Every person who ‘intentionally produces or feigns symptoms or disabilities’ costs the NHS between £800 and £900 a day.
Over the course of a year, this amounts to around £1.7 million, however, experts expect this is just the tip of the iceberg due to the large number of cases that go undetected.
Some patients can run up bills of up to £40,000 if they go from hospital to hospital and demand countless tests to discover what is causing their ‘symptoms’.
Hospital care is not the only expense, as police, ambulances and social services also often get involved.
According to the latest statistics, of the 95 patients who were officially diagnosed with Munchausen’s after hospital stays, 59 were women and 36 were men, with an average age of 39.
‘All you have to do is check Wikipedia and you sound like an expert’
Experts blame so-called Dr Google, the nickname for the internet’s countless medical websites, for the surge in patients faking illnesses. These sites are thought to enable people to list off highly detailed information about their alleged condition and symptoms.
This not only makes it easier to fake illnesses, but also harder and more time-consuming for medical staff to spot.
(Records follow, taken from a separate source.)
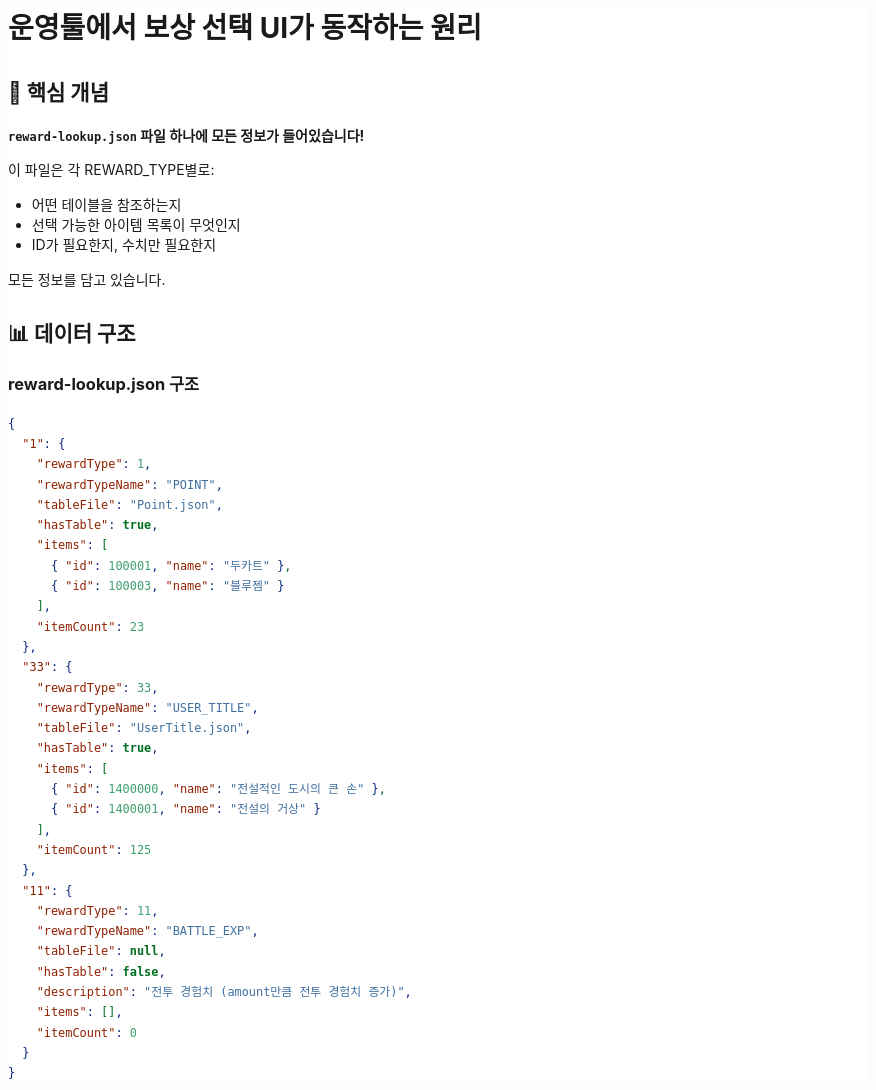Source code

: # 운영툴에서 보상 선택 UI가 동작하는 원리

## 🎯 핵심 개념

**`reward-lookup.json` 파일 하나에 모든 정보가 들어있습니다!**

이 파일은 각 REWARD_TYPE별로:
- 어떤 테이블을 참조하는지
- 선택 가능한 아이템 목록이 무엇인지
- ID가 필요한지, 수치만 필요한지

모든 정보를 담고 있습니다.

## 📊 데이터 구조

### reward-lookup.json 구조

```json
{
  "1": {
    "rewardType": 1,
    "rewardTypeName": "POINT",
    "tableFile": "Point.json",
    "hasTable": true,
    "items": [
      { "id": 100001, "name": "두카트" },
      { "id": 100003, "name": "블루젬" }
    ],
    "itemCount": 23
  },
  "33": {
    "rewardType": 33,
    "rewardTypeName": "USER_TITLE",
    "tableFile": "UserTitle.json",
    "hasTable": true,
    "items": [
      { "id": 1400000, "name": "전설적인 도시의 큰 손" },
      { "id": 1400001, "name": "전설의 거상" }
    ],
    "itemCount": 125
  },
  "11": {
    "rewardType": 11,
    "rewardTypeName": "BATTLE_EXP",
    "tableFile": null,
    "hasTable": false,
    "description": "전투 경험치 (amount만큼 전투 경험치 증가)",
    "items": [],
    "itemCount": 0
  }
}
```
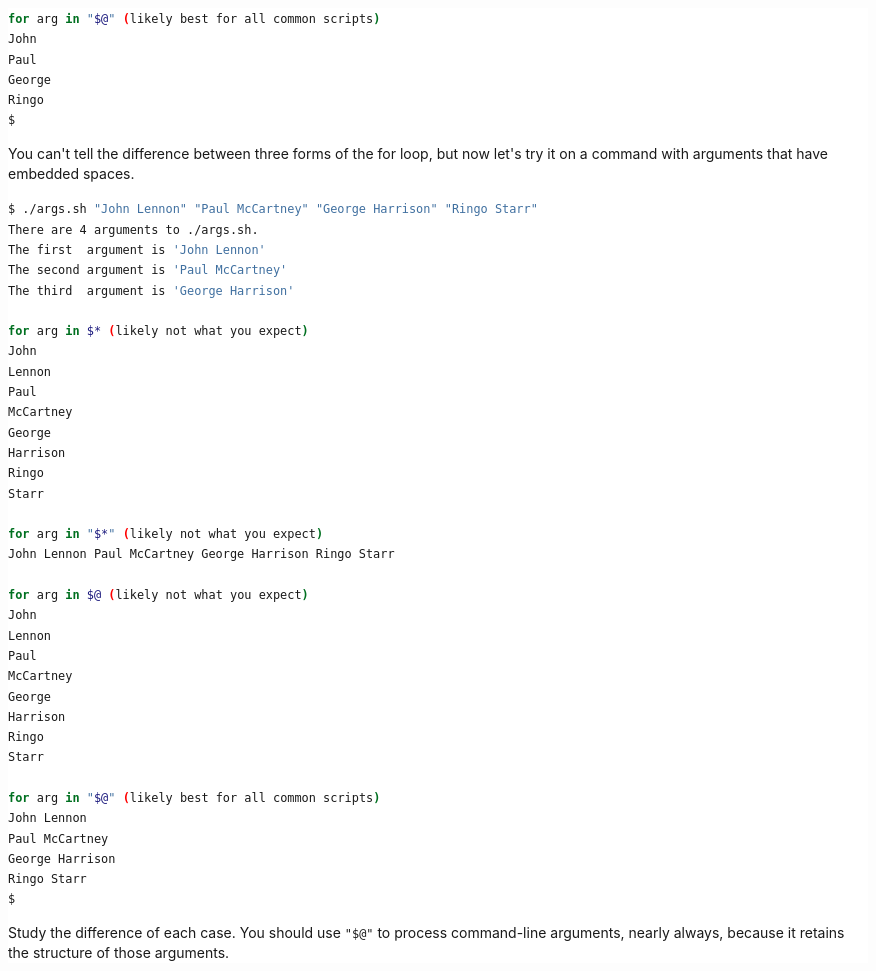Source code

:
 ```bash
for arg in "$@" (likely best for all common scripts)
John
Paul
George
Ringo
$
```

You can't tell the difference between three forms of the for loop, but now let's try it on a command with arguments that have embedded spaces.

```bash
$ ./args.sh "John Lennon" "Paul McCartney" "George Harrison" "Ringo Starr"
There are 4 arguments to ./args.sh.
The first  argument is 'John Lennon'
The second argument is 'Paul McCartney'
The third  argument is 'George Harrison'

for arg in $* (likely not what you expect)
John
Lennon
Paul
McCartney
George
Harrison
Ringo
Starr

for arg in "$*" (likely not what you expect)
John Lennon Paul McCartney George Harrison Ringo Starr

for arg in $@ (likely not what you expect)
John
Lennon
Paul
McCartney
George
Harrison
Ringo
Starr

for arg in "$@" (likely best for all common scripts)
John Lennon
Paul McCartney
George Harrison
Ringo Starr
$
```

Study the difference of each case.
You should use `"$@"` to process command-line arguments, nearly always, because it retains the structure of those arguments.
Dr Christopher Bass, a psychiatrist from the John Radcliffe Hospital in Oxford, who has spent 30 years treating patients with such disorders, said: ‘I think in general patients are a lot more savvy than they used to be and they quite often will come up with things they’ve got off the internet, especially rarer and arcane medical disorders that are difficult to diagnose.’
Dr Marc Feldman, a professor of psychiatry at the University of Alabama, added: ‘Before you’d have to go to medical libraries and read up on the illnesses you were going to fabricate.
‘And then you would have to go and fake the symptoms so you would have to be a good actor.
‘Now with the internet, all you have to do is check Wikipedia and you can sound like an expert and find a support group for anything. All this can be done from the comfort of your living room.’
The number of hospital beds taken up by patients with fake disorders has trebled in 10 years
Why do people make up illnesses?
It is thought Munchausen’s syndrome sufferers experience an adrenaline rush from receiving treatment they do not need. They may also feel a sense of control by deceiving medical staff.
Others believe such fakers enjoy people caring for them and being the centre of attention.
Dr Bass said: ‘Some patients may have been the victims of adversity as children and when they were in hospital as children got a lot of care and attention from nurses. So you can see how that sort of pattern can become established in adult life.
‘Their symptoms have to be investigated and if you’re examining complicated symptoms and drawing a blank that could be one of the reasons why they’re staying in hospital for longer.’
Some even inject themselves with faeces mixed with water in order to make themselves ill or rub chemicals on to their skin to cause infection.
Dr Bass said: ‘If these aren’t treated properly it can lead to difficulties and even death.
‘What we try to do is engage these people in therapy, help them understand why they’re doing it and try to stop them. It’s very difficult.
‘It probably is underdiagnosed because doctors don’t expect deception in their patients and they’re not trained for it so I’m not surprised that it takes a long time for it to be picked up in hospital.’
An NHS England spokesperson said: ‘Anyone presenting at an NHS service will have their symptoms assessed by clinicians, and will then receive the most appropriate treatment, whether physical or psychological.’